DATA SUPPLIED:
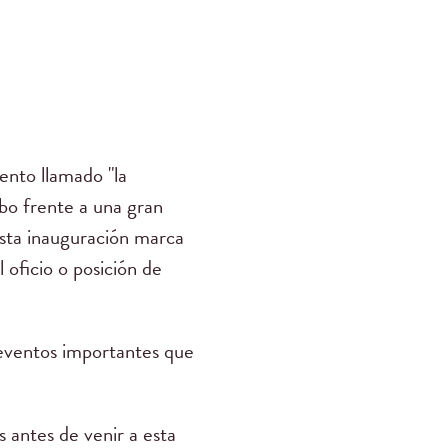
ento llamado "la
abo frente a una gran
Esta inauguración marca
oficio o posición de
 eventos importantes que
 antes de venir a esta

TASK TO COMPLETE: Can you quote every line of text in the records word for word, leaving out the pictures?

TASK SOLUTION:
ento llamado "la
abo frente a una gran
Esta inauguración marca
oficio o posición de
 eventos importantes que
 antes de venir a esta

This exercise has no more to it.